Overheard at Ernie's Restaurant

In the 1990s on Manhattan’s Upper West Side, few eateries attracted more customers for weekend brunch than Ernie’s Restaurant. Upwards of three-hundred patrons crowded into its red-vinyled, Formica interior, talking loudly and animatedly about their jobs, promotions, and the latest clubs and concerts. Sitting at the table next to my boyfriend and I were two snowy-haired women who, I surmised, had followed their guidebook’s ageist recommendation, and now found themselves gazing about at the chaotic scene in bewilderment, probably wishing they were anywhere else.

A waitress approached their table, young and smiling indulgently, as she plucked her notepad out of her black-pocketed apron and slid a pencil out from behind her ear.

“Do you ladies know what you want?”

The woman sitting adjacent to me drew her finger down the oversized, laminated menu and asked a few questions before placing her order. The waitress then turned to her friend and proffered the same helpful, indulgent smile, which immediately morphed into a look of concern when she saw the other woman’s slack-faced, goggle-eyed expression. I found myself staring at her as well, wondering if she might have had a minor stroke or at the very least be experiencing an ominous senior moment.

She quickly recovered herself, however, and shook her head, guffawing at her foolishness and straightening the napkin on her lap.

(Pixel coordinate listings)
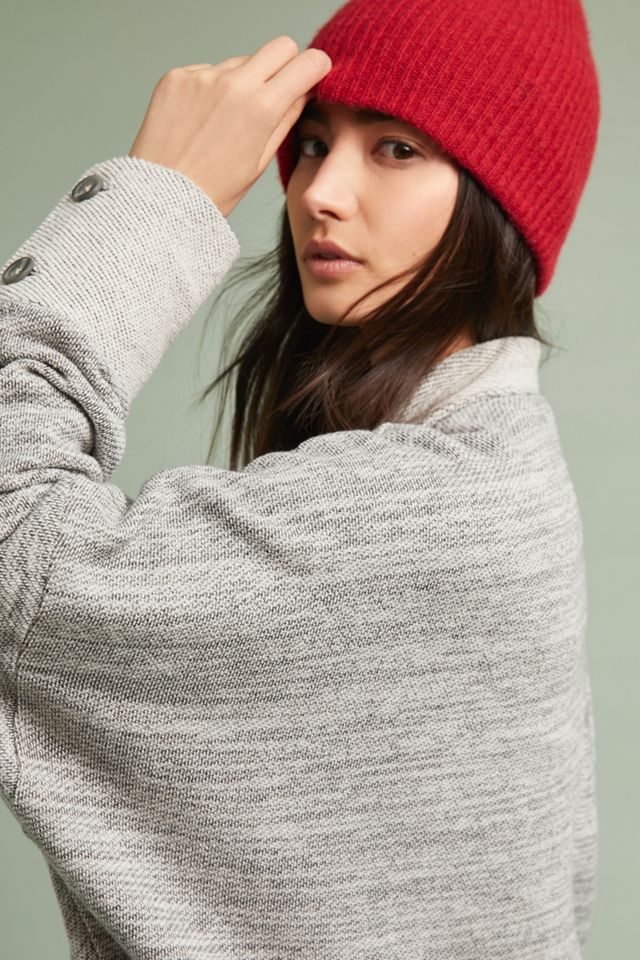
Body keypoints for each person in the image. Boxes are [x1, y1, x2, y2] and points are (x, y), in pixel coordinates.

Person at [0, 1, 601, 958]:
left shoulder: (432, 508)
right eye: (313, 142)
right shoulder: (494, 472)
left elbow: (17, 548)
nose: (320, 191)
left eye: (397, 148)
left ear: (500, 206)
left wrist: (157, 195)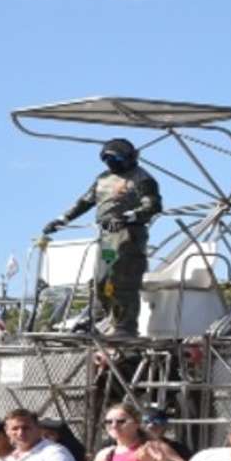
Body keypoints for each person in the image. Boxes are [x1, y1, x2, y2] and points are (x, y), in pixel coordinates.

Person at [42, 137, 161, 337]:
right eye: (108, 160)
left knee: (123, 279)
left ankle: (125, 327)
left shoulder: (142, 179)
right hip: (107, 237)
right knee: (102, 279)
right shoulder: (103, 179)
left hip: (129, 236)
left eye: (116, 159)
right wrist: (62, 219)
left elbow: (153, 206)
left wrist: (128, 217)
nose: (112, 163)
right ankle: (105, 320)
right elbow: (85, 202)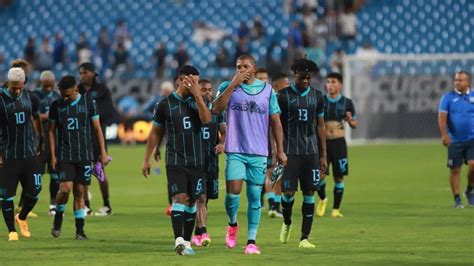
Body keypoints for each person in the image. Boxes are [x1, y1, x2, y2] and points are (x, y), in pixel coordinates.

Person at [213, 54, 287, 255]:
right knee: (232, 195)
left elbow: (276, 122)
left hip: (259, 153)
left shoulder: (267, 91)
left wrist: (280, 150)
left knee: (255, 197)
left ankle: (251, 241)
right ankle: (232, 224)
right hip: (235, 150)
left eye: (245, 66)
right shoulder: (228, 86)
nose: (242, 70)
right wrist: (233, 84)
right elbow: (216, 108)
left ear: (254, 69)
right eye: (238, 67)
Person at [142, 65, 211, 255]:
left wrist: (198, 96)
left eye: (198, 81)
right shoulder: (165, 104)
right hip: (175, 160)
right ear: (182, 80)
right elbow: (155, 132)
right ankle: (178, 240)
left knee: (191, 202)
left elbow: (206, 120)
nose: (197, 85)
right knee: (179, 197)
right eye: (193, 81)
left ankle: (187, 242)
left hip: (197, 161)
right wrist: (147, 159)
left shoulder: (199, 102)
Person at [49, 75, 108, 240]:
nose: (65, 98)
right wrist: (53, 155)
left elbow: (97, 129)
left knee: (80, 192)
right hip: (65, 155)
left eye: (68, 95)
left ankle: (80, 230)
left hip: (84, 155)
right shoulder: (56, 105)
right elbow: (52, 131)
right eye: (62, 95)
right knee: (65, 189)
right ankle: (58, 216)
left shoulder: (89, 103)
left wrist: (103, 152)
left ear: (76, 89)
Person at [277, 58, 327, 248]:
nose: (305, 80)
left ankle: (304, 238)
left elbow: (320, 127)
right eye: (302, 77)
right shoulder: (282, 96)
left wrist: (323, 156)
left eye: (309, 77)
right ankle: (287, 222)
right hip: (290, 153)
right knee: (288, 193)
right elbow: (276, 124)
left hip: (311, 153)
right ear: (294, 75)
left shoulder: (318, 96)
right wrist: (277, 150)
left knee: (309, 193)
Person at [0, 67, 43, 241]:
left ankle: (22, 217)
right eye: (13, 88)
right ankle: (11, 230)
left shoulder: (31, 97)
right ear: (8, 83)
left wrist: (40, 140)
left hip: (29, 153)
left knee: (35, 191)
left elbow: (36, 117)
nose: (17, 91)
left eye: (20, 87)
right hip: (8, 155)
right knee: (6, 195)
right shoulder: (1, 100)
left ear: (24, 84)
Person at [316, 72, 357, 218]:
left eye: (333, 82)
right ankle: (323, 198)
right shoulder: (320, 100)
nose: (330, 85)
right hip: (323, 143)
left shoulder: (347, 102)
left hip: (339, 143)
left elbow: (354, 124)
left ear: (340, 84)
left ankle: (335, 209)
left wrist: (350, 120)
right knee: (320, 175)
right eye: (328, 82)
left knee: (339, 177)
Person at [191, 79, 226, 247]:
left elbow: (225, 132)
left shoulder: (217, 110)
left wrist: (222, 143)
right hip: (195, 161)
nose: (207, 92)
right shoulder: (191, 108)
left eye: (209, 90)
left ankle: (198, 232)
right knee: (200, 197)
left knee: (207, 199)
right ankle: (204, 231)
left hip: (212, 161)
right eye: (203, 89)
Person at [78, 62, 116, 216]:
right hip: (82, 135)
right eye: (81, 73)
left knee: (99, 170)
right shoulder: (77, 90)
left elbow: (108, 111)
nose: (83, 75)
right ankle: (86, 205)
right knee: (85, 170)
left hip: (97, 134)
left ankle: (106, 204)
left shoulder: (102, 90)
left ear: (93, 73)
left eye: (85, 72)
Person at [438, 71, 474, 208]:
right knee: (455, 170)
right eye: (456, 80)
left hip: (472, 138)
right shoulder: (447, 98)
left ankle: (470, 189)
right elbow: (442, 118)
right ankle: (457, 198)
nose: (457, 82)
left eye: (460, 80)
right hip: (454, 140)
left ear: (467, 82)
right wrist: (444, 135)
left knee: (473, 165)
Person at [32, 71, 61, 216]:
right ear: (41, 82)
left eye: (51, 85)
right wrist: (47, 116)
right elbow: (32, 116)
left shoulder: (57, 96)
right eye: (46, 85)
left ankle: (53, 204)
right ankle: (27, 204)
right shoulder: (34, 96)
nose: (49, 88)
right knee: (35, 174)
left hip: (54, 141)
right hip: (38, 140)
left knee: (55, 174)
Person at [265, 73, 291, 218]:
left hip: (275, 141)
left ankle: (273, 205)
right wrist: (276, 146)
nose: (288, 86)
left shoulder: (276, 98)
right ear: (276, 85)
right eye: (286, 84)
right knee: (274, 172)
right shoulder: (275, 98)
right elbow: (274, 124)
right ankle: (274, 206)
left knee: (274, 173)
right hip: (271, 141)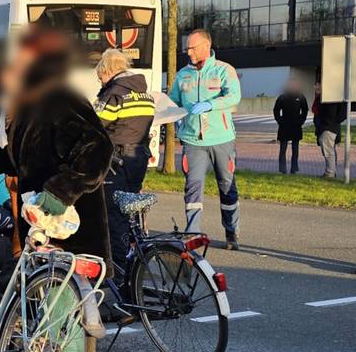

■ **WHAT IS EXPECTED**:
Pick up the story about Ernie's Restaurant from the point where it stops, and keep writing it in the same voice.

■ **RESPONSE TO THE EXERCISE**:
“I’m so sorry,” she said. “It’s just that you remind me of someone I used to know when I was a girl. But it was years ago, in Poland before the war, and I was told she died.”

The waitress squinted at her with interest. Unexpectedly she asked, “What was her name?”

The woman told her, and the waitress said, “That was my grandmother.”

Overhearing this conversation, I felt the heat rush to my face and my eyes mist over, making everything blurry. Through this emotional haze, I heard the waitress explain that her grandmother had survived the war but had passed away recently, here in New York. A few more sentences were exchanged to verify that they were, indeed, speaking of the same woman, and then, it seemed, there was nothing left to say.

After a pause, the waitress said, “I’ll be right out with your coffees.”

Then she turned and walked away, and I sensed the cloud of incredulity and wonder that misted after her; that inner conversation between logic and spiritual knowing about the nature of the world and what links and pulls us together across time and continents.